In dieser Straße in Köln-Kalk steht ein Haus, in dem die 32-jährige Jana ihr gestohlenes Handy geortet hat.

In der Nacht zum 21. Januar haben Handydiebe in zwei Clubs und einem Hotel in Köln mehrere Smartphones gestohlen.

Es ist ziemlich genau 2.45 Uhr in der Nacht zum vorvergangenen Sonntag, als die Stimmung bei Jana Zimmermann (Name geändert) jäh umschlägt von ausgelassen in erschrocken. Der Reißverschluss an ihrer Handtasche, die die 32-Jährige um die Schulter trägt, ist geöffnet, ihr Smartphone fehlt. Fast zeitgleich bemerkt ihre Freundin, die mit Zimmermann Karneval in einem Hotel in der Innenstadt feiert, dass auch ihr Handy gestohlen wurde.

Vom Personal an der Rezeption erfährt Jana Zimmermann, dass es sogar noch weitere Opfer gibt. Offenbar haben Diebe reiche Beute in dem Festsaal gemacht, am Ende der Nacht ist die Rede von mindestens zwölf gestohlenen Handys, Portemonnaies und angeblich auch einer Uhr im Wert von mehreren hunderttausend Euro. Und obwohl Jana Zimmermann nur kurz darauf den Standort ihres gestohlenen Smartphones bis auf einige Meter genau eingrenzen kann, ist die Kölner Kripo offenbar bis heute machtlos. Die Beute und die Diebe bleiben verschwunden. Und Jana Zimmermann hadert mit der Polizei.

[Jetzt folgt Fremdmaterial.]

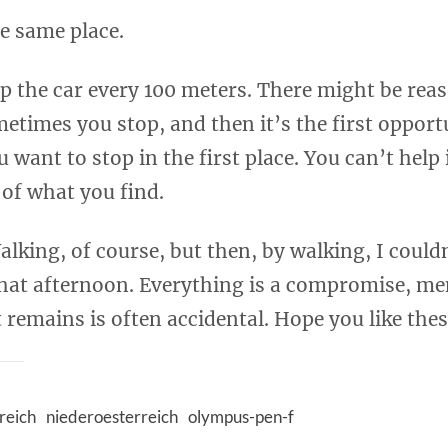
he same place.
op the car every 100 meters. There might be reas
metimes you stop, and then it’s the first opport
want to stop in the first place. You can’t help 
 of what you find.
alking, of course, but then, by walking, I couldn
 that afternoon. Everything is a compromise, m
remains is often accidental. Hope you like thes
reich
niederoesterreich
olympus-pen-f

Köln: Polizei braucht Durchsuchungsbeschluss

Direkt nachdem sie den Diebstahl bemerkt hat, fährt die 32-Jährige im Taxi nach Hause. Dort versucht sie mit einem Ersatzhandy, ihre gestohlenes iPhone zu orten – mit Erfolg: Ihr wird eine konkrete Adresse angezeigt, ein Mehrfamilienhaus in Kalk. Zimmermann ruft auf der Polizeiwache in Rodenkirchen an, es ist jetzt 5.15 Uhr, und schildert, was ihr widerfahren ist, nennt auch die geortete Anschrift. „Ich wollte, dass die Polizei sofort jemanden hinschickt.“ Doch der Beamte am Telefon habe abgelehnt, dafür bräuchte es einen Durchsuchungsbeschluss. Als die 32-Jährige erwidert, dann fahre sie eben selber hin, habe der Polizist ihr dringend davon abgeraten.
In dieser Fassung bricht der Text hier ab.